- 3 medium to large eggplants
- 2 tbsp salt
- 4 tbsp Cobram Estate Light & Delicate extra virgin olive oil
- 1 onion, finely chopped
- 2 cloves garlic, finely chopped
- About 1kg minced lamb or beef
- 1 tbsp tomato paste
- 1/2 cup dry white wine
- 400g can of diced tomatoes
- ¼ tsp ground cinnamon
- salt and freshly ground black pepper
- 60g butter
- 50g plain flour
- 2 cups milk
- a little grated nutmeg
- 1 egg, lightly beaten
- 4 tbsp grated parmesan cheese
- Cut eggplants into 1 ½ cm thick round slices.
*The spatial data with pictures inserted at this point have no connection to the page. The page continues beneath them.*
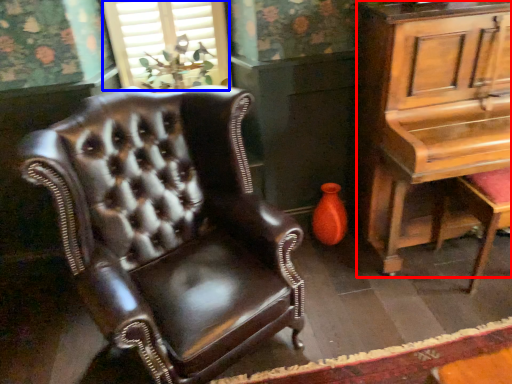
Question: Which point is closer to the camera, table (highlighted by a red box) or window (highlighted by a blue box)?

Choices:
 (A) table
 (B) window

Answer: (A)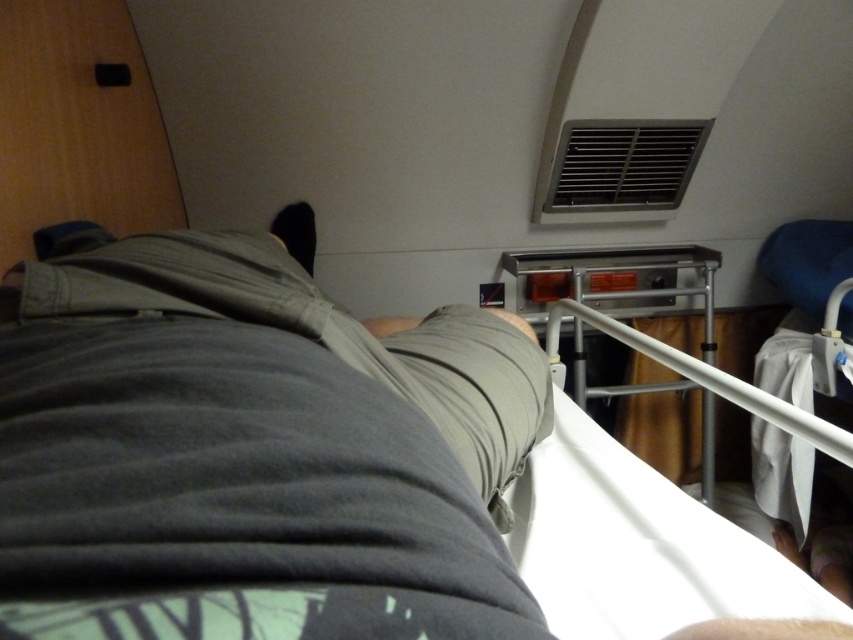
You are a nurse in a hospital room. You need to move a medical cart that is 1.2 meters wide through the space between the white plastic hospital bed at lower right and the metallic gray rail at center. Can the cart fit through the space?

The white plastic hospital bed at lower right has a smaller size compared to metallic gray rail at center, but the exact dimensions of the space between them are not provided. Without knowing the distance between the two objects, it is impossible to determine if the medical cart will fit through the space.

You are designing a new compartment layout for a train. You have to place both the gray cotton shorts at center and the metallic gray rail at center in the same area. Considering their sizes, which object should be placed closer to the edges to ensure they fit properly?

The gray cotton shorts at center has a lesser width compared to the metallic gray rail at center, so the gray cotton shorts at center should be placed closer to the edges to accommodate the wider metallic gray rail at center in the center area.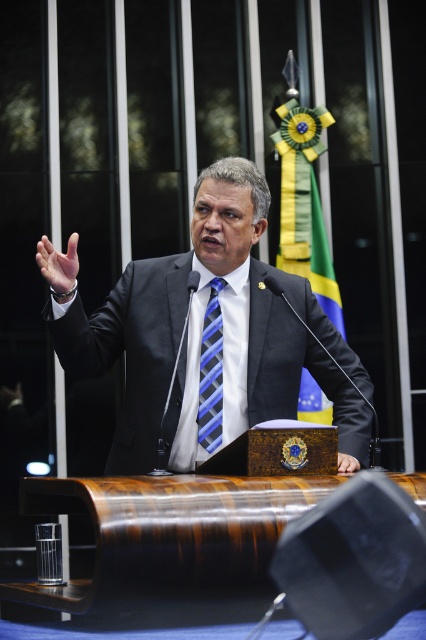
Does blue striped tie at center have a smaller size compared to smooth skin hand at center?

No, blue striped tie at center is not smaller than smooth skin hand at center.

Can you confirm if blue striped tie at center is taller than smooth skin hand at center?

Yes, blue striped tie at center is taller than smooth skin hand at center.

In order to click on blue striped tie at center in this screenshot , I will do `click(210, 372)`.

Based on the photo, how distant is black suit at center from matte blue tie at center?

They are 23.19 inches apart.

Is black suit at center positioned in front of matte blue tie at center?

No, it is behind matte blue tie at center.

Does point (278, 406) come behind point (58, 268)?

Yes, point (278, 406) is behind point (58, 268).

Identify the location of black suit at center. This screenshot has width=426, height=640. (210, 337).

Is black suit at center bigger than blue striped tie at center?

Indeed, black suit at center has a larger size compared to blue striped tie at center.

Does point (206, 177) come closer to viewer compared to point (213, 284)?

Yes, it is.

This screenshot has height=640, width=426. I want to click on black suit at center, so click(x=210, y=337).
Place in a bowl, sprinkle with 2 tbsp salt and allow to stand for about 45 minutes.
- Meanwhile, heat half the Cobram Estate Light & Delicate extra virgin olive oil in a pan and stir-fry the onion and garlic on medium heat for about 5 minutes. Add the meat and brown it on high heat, stirring constantly. Add the tomato paste and the wine and bring to a simmer. Add the diced tomato and the cinnamon, season with salt and pepper and simmer for 35 minutes.
- Rinse the eggplant slices under the tap and dry with kitchen paper.
- Heat the remaining Cobram Estate Light & Delicate extra virgin olive oil in a large, non-stick frypan and cook the eggplant slices on each side for a few minutes, then drain.
- Melt the butter in a small saucepan. Whisk in the flour and cook on low heat for 3 minutes. Increase the heat, add the milk little by little whisking until the sauce thickens. Lower the heat and cook for 2 more minutes. Season with salt, pepper and nutmeg.
- Preheat the oven to 150°C.Grease a 30 x 22 cm deep oven dish. Arrange half the eggplant slices in the bottom and top with half the meat sauce. Add remaining eggplant and meat.
- Whisk the egg and half the parmesan cheese into the white sauce and spread over the meat. Sprinkle the top with the remaining parmesan cheese and bake in the preheated oven for about 1 hour.
- Remove from oven and wait 5-10 minutes before slicing.